Saved entries

------------------------------------------------------------------------

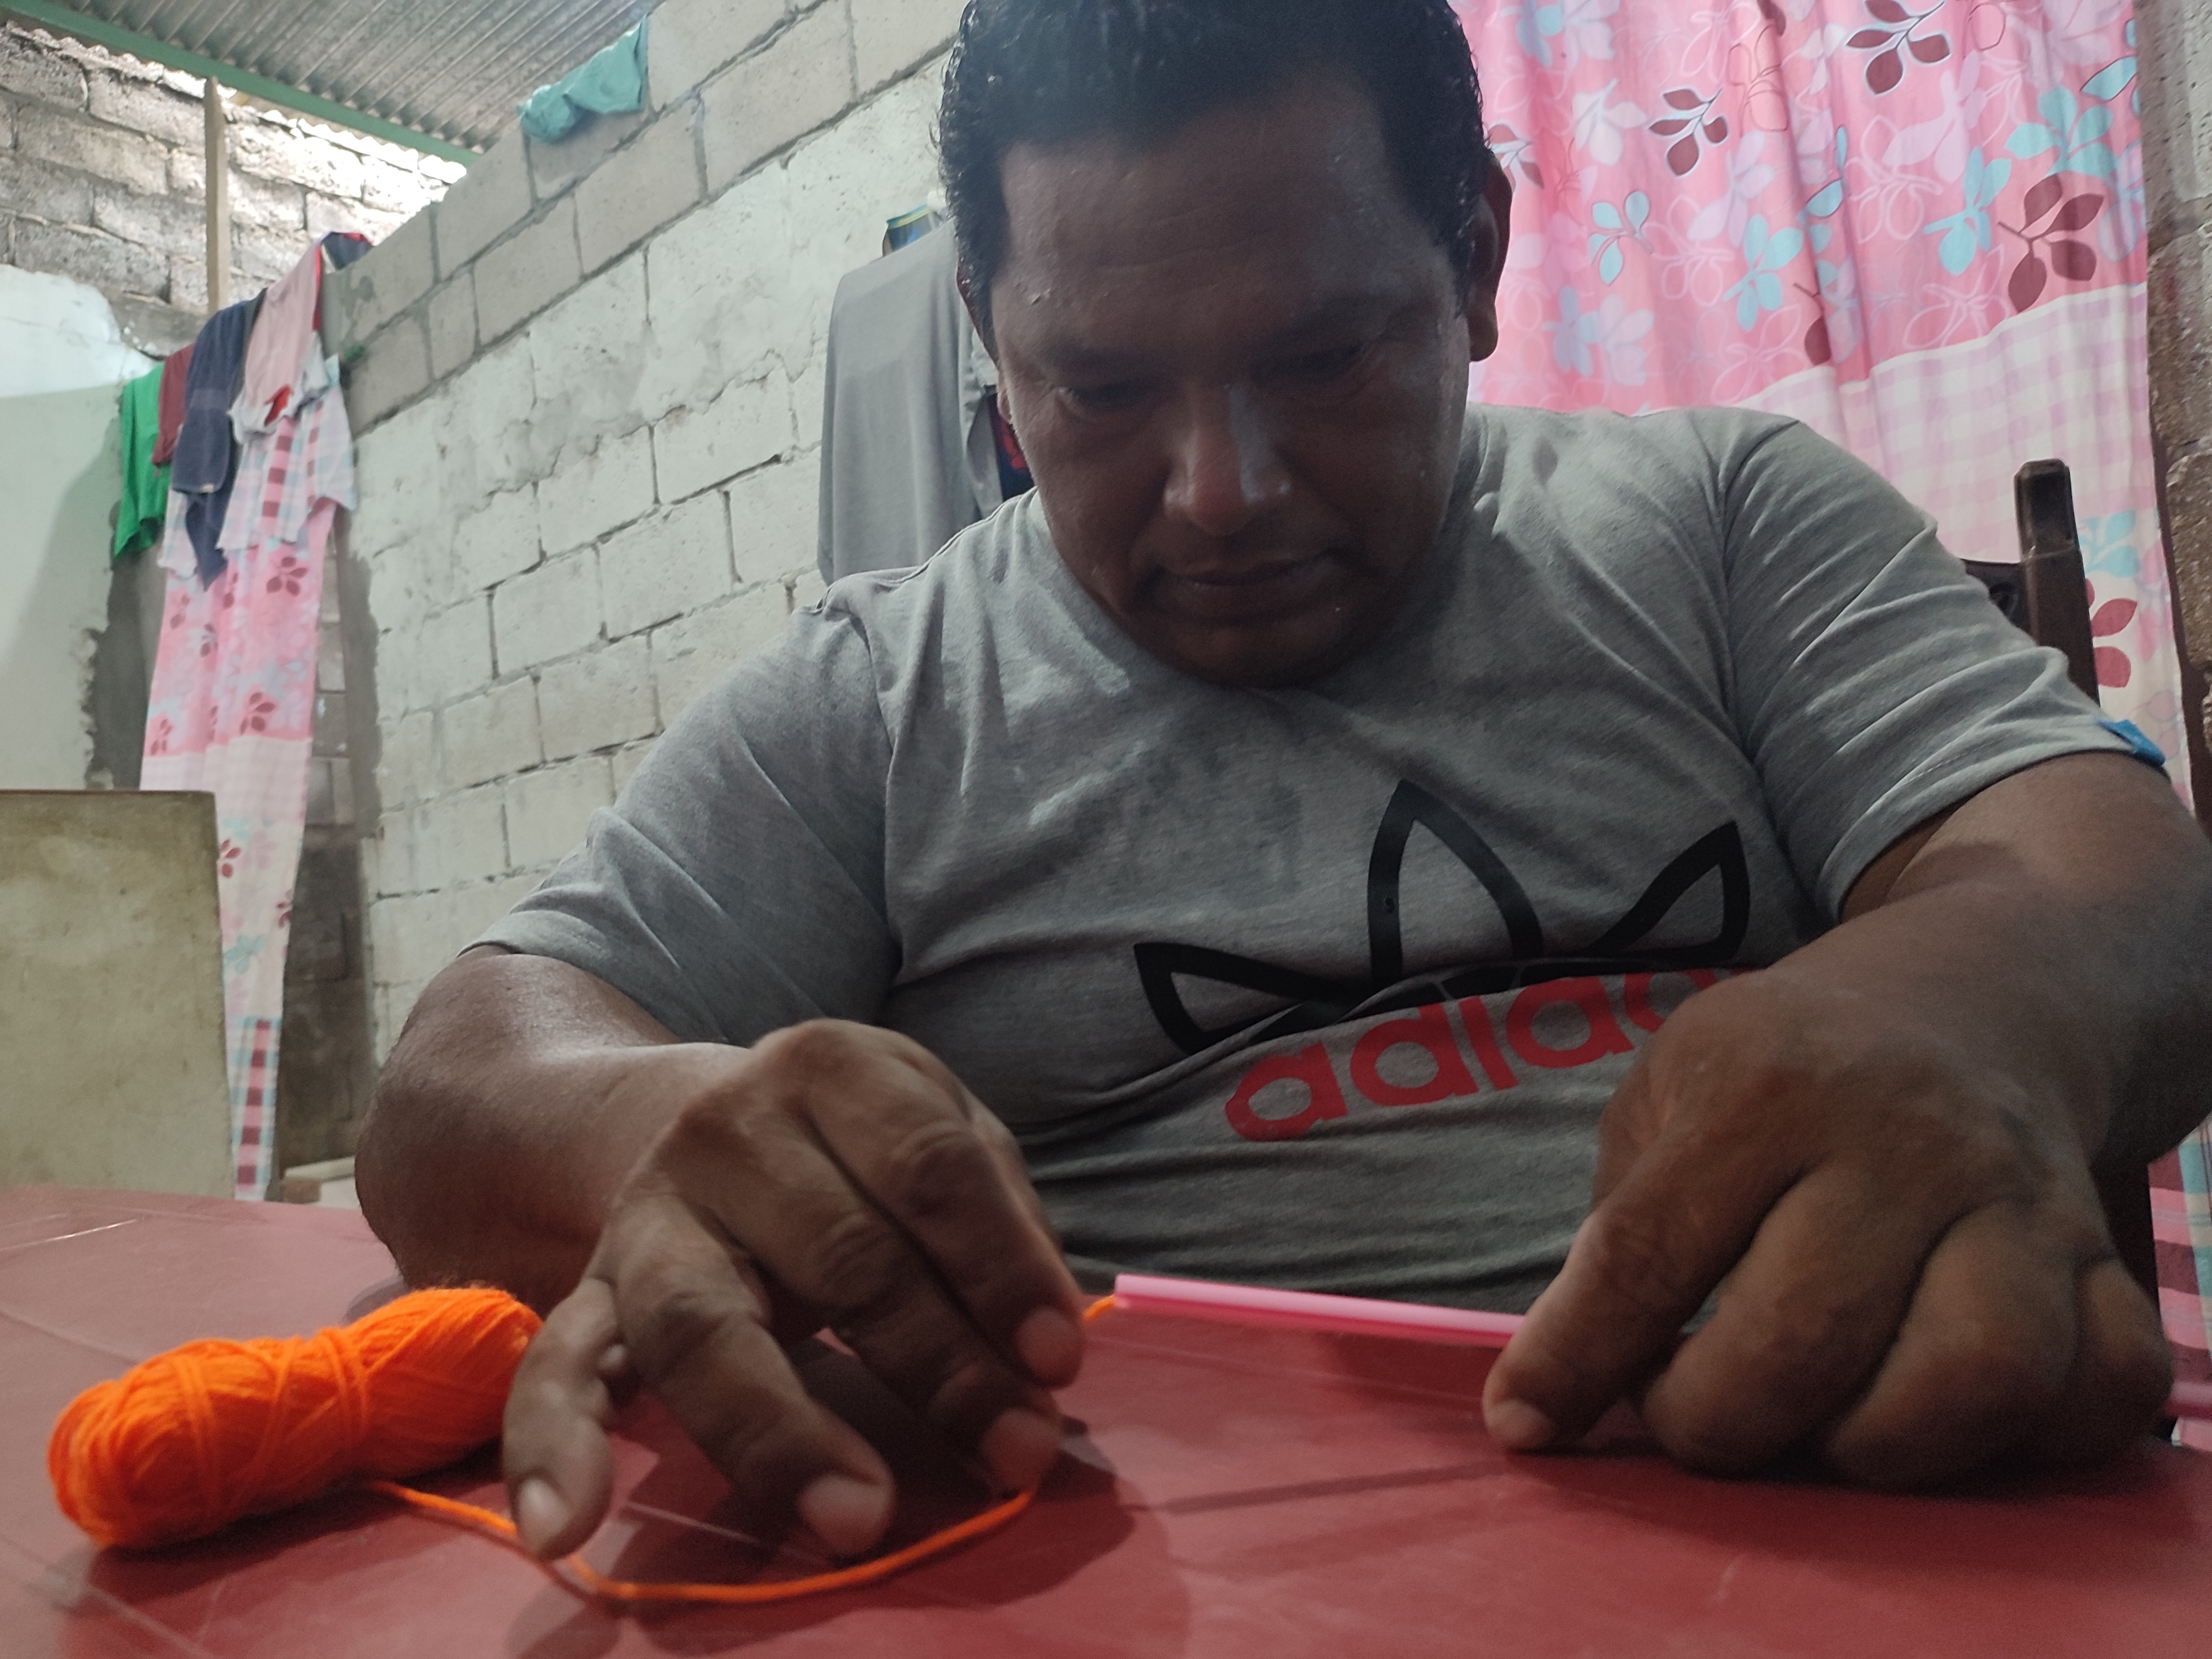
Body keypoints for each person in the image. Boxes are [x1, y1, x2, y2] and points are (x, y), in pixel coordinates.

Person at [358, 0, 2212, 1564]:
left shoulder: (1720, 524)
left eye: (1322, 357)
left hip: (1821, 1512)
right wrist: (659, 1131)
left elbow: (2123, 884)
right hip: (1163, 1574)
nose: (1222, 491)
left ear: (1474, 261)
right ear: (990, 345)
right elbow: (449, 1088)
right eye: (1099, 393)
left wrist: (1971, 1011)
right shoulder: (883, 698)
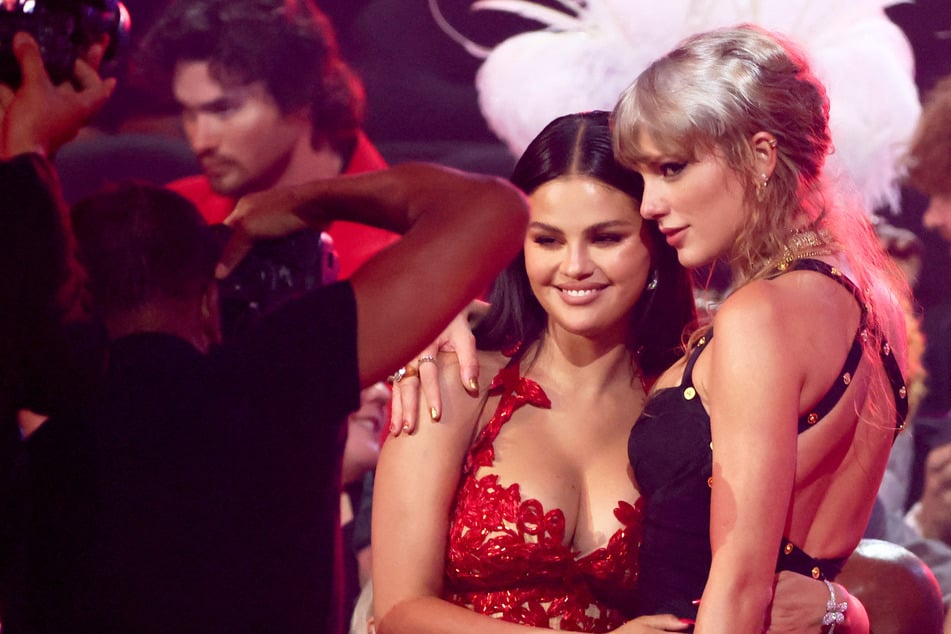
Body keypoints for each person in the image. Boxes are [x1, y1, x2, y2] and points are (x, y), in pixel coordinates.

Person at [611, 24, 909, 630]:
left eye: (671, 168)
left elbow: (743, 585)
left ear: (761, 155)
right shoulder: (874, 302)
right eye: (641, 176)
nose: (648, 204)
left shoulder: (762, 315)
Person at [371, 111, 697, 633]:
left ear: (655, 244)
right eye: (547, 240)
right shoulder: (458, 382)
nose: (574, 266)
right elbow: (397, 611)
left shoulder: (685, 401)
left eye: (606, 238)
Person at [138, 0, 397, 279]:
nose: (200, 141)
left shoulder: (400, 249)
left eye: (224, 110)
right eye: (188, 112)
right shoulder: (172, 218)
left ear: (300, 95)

------------------------------------------------------------------------

BRIEF: Please print all the lines above exactly as given and leave out every picture.

TASK ANSWER:
Body keypoints for each person in the image. Boxes are [x1, y1, x2, y2] and points are (x, y), in pixel coordinates.

Person at [358, 0, 2212, 1564]:
left shoulder: (1720, 524)
left eye: (1322, 357)
left hip: (1821, 1512)
right wrist: (659, 1131)
left elbow: (2123, 884)
right hip: (1163, 1574)
nose: (1222, 491)
left ear: (1474, 261)
right ear: (990, 345)
right elbow: (449, 1088)
right eye: (1099, 393)
left wrist: (1971, 1011)
right shoulder: (883, 698)
Body keypoints for each person in the image. Boxes are [x1, y1, x2, y2] and points are (x, y), in pixel coordinates.

Person at [611, 24, 909, 630]:
left eye: (671, 168)
left elbow: (743, 585)
left ear: (761, 155)
right shoulder: (874, 302)
right eye: (641, 176)
nose: (648, 204)
left shoulder: (762, 315)
Person at [371, 111, 697, 633]:
left ear: (655, 244)
right eye: (547, 240)
right shoulder: (458, 382)
nose: (574, 266)
right elbow: (397, 611)
left shoulder: (685, 401)
left eye: (606, 238)
Person at [138, 0, 397, 279]:
nose: (200, 141)
left shoulder: (400, 249)
left eye: (224, 110)
right eye: (188, 112)
right shoulder: (172, 218)
left ear: (300, 95)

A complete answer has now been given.